Rire ou pleurer? | Chronique


Cette semaine a été riche en événements dont un qui n’a pu échapper à personne  vu qu’il s’agit de la visite du président français  en Martinique.  La visite de ce dernier  est normale, la n’est pas le problème mais à chacune des visites de ces présidents,  il y a comme une sensation de déjà vu a croire  que tout est théâtralisé de façon à montrer au monde les Antilles comme  des territoires  ou les habitants ne souffrent  pas, avec la  joie de vivre pour laquelle on pense les connaître de par  certains  ambassadeurs* « doudouistes »  du siècle dernier.

Une vidéo circule actuellement sur les réseaux sociaux, il s’agit d’un concentré d’événements  qui  ont constitué cette visite, chacun s’en fera son avis mais c’est un bon support pour observer nos comportements. Notons quand même qu’il n’y a pas  non plus une foule  si énorme que ça au point de généraliser.

Bien évidemment, la Martinique toute entière ne peut pas être  représentée par un échantillon qui  a fait le choix de se rendre à cette visite,  cependant plusieurs choses m’ont marqué et je ne pense pas être le seul vu que ces choses ont pour la plupart été relevées par les réalisateurs de la vidéo.

Tout d’abord,  l’ambiance générale m’a  rappelé à quel point  certaines personnes sont encore à la recherche d’une reconnaissance de la « mère patrie » et cela m’a fait un peu de peine car j’ai tout de suite eu en tête une vidéo  d’archive datant de  1964 ou certains de nos parents ou grands-parents étaient prêts a  grimper dans des arbres pour apercevoir l’élu  et ou on sentait leur cœur se remplir de joie quand ce dernier leur a dit « Mon Dieu comme vous êtes français! ».

Quelques années plus tard, ce même présidents qui déchaînait les foules  déclarait lors d’un entretien:  

« Vous savez, cela suffit comme cela avec vos nègres. Vous me gagnez à la main, alors on ne voit plus qu’eux : il y a des nègres à l’Élysée tous les jours, vous me les faites recevoir, vous me les faites inviter à déjeuner. Je suis entouré de nègres, ici. […] Et puis tout cela n’a aucune espèce d’intérêt ! Foutez-moi la paix avec vos nègres ; je ne veux plus en voir d’ici deux mois, vous entendez ? Plus une audience avant deux mois. Ce n’est pas tellement en raison du temps que cela me prend, bien que ce soit déjà fort ennuyeux, mais cela fait très mauvais effet à l’extérieur : on ne voit que des nègres, tous les jours, à l’Élysée. Et puis je vous assure que c’est sans intérêt. »

En lisant ceci ne  pensez pas que je me moque, c’est vraiment une sensation de  tristesse qui m’anime surtout quand j’imagine l’état psychologique dans lequel ceux qui nous ont précédé étaient, c’est pour cela que l’histoire semble se répéter. On se passera de développer sur le chant de la marseillaise « tous en cœur » vu qu’il s’agit d’un sujet délicat pour certaines personnes qui n’acceptent pas l’idée qu’il s’agit  d’un chant d’une  autre époque  et qu’elle contient des paroles douteuses,  pour nous en tout cas.

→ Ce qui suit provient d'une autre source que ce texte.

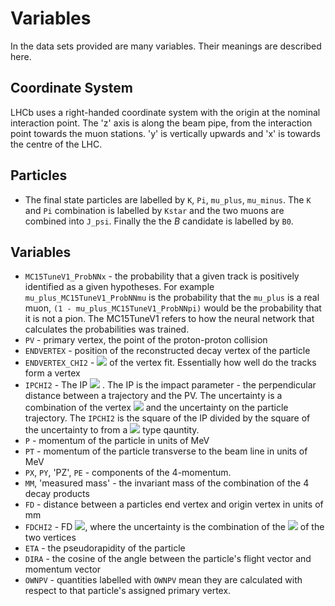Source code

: Variables
=========

In the data sets provided are many variables. Their meanings are described here.

Coordinate System
-----------------

LHCb uses a right-handed coordinate system with the origin at the nominal interaction point. The 'z' axis is along the beam pipe, from the interaction point towards the muon stations. 'y' is vertically upwards and 'x' is towards the centre of the LHC.

Particles
---------

* The final state particles are labelled by `K`, `Pi`, `mu_plus`, `mu_minus`. The `K` and `Pi` combination is labelled by `Kstar` and the two muons are combined into `J_psi`. Finally the the *B* candidate is labelled by `B0`.

Variables
---------

* `MC15TuneV1_ProbNNx` - the probability that a given track is positively identified as a given hypotheses. For example `mu_plus_MC15TuneV1_ProbNNmu` is the probability that the `mu_plus` is a real muon, `(1 - mu_plus_MC15TuneV1_ProbNNpi)` would be the probability that it is not a pion. The MC15TuneV1 refers to how the neural network that calculates the probabilities was trained.
* `PV` - primary vertex, the point of the proton-proton collision
* `ENDVERTEX` - position of the reconstructed decay vertex of the particle
* `ENDVERTEX_CHI2` - <img src="https://latex.codecogs.com/gif.latex?\chi^{2}" /> of the vertex fit. Essentially how well do the tracks form a vertex
* `IPCHI2` - The IP <img src="https://latex.codecogs.com/gif.latex?\chi^{2}" /> . The IP is the impact parameter - the perpendicular distance between a trajectory and the PV. The uncertainty is a combination of the vertex <img src="https://latex.codecogs.com/gif.latex?\chi^{2}" /> and the uncertainty on the particle trajectory. The `IPCHI2` is the square of the IP divided by the square of the uncertainty to from a <img src="https://latex.codecogs.com/gif.latex?\chi^{2}" /> type qauntity.
* `P` - momentum of the particle in units of MeV
* `PT` - momentum of the particle transverse to the beam line in units of MeV
* `PX`, `PY`, 'PZ', `PE` - components of the 4-momentum.
* `MM`, 'measured mass' - the invariant mass of the combination of the 4 decay products
* `FD` - distance between a particles end vertex and origin vertex in units of mm
* `FDCHI2` - FD <img src="https://latex.codecogs.com/gif.latex?\chi^{2}" />, where the uncertainty is the combination of the <img src="https://latex.codecogs.com/gif.latex?\chi^{2}" /> of the two vertices
* `ETA` - the pseudorapidity of the particle
* `DIRA` - the cosine of the angle between the particle's flight vector and momentum vector
* `OWNPV` - quantities labelled with `OWNPV` mean they are calculated with respect to that particle's assigned primary vertex.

Un MAIRE, c’est à dire un « représentant du peuple » s’empresse  fièrement de montrer à son supérieur ce qu’est une « vraie chabine » comme s’il s’agissait d’une espèce animale en voie de disparition. Bien sûr depuis petit nous avons l’habitude d’être  désigné par nos couleur de peau entre nous il s’agit d’une réalité, mais la Martinique n’est pas un zoo à ciel ouvert   à qui on se présente aux « gens de l’extérieur » selon des classifications qui découlent ni plus ni moins de l’esclavage….

Pour terminer,  nous ferons comme si nous n’avons  rien vu ni entendu en se quittant sur un classique intouchable de la musique martiniquaise.

On pourrait se demander pourquoi parler du négatif, mais il devient peut-être un problème à partir du moment ou il nous représente aux yeux du monde: si c’est le cas il est dans notre  intérêt de sensibiliser les membres de notre entourage qui seraient susceptibles de participer à ce genre de spectacles.

*Je précise que  je ne critique pas ces « ambassadeurs » sachant que la recherche de l’exotisme qu’ont certains hexagonaux est un fond de commerce sur lequel chaque artiste est libre de surfer (si pa ni soutirè…).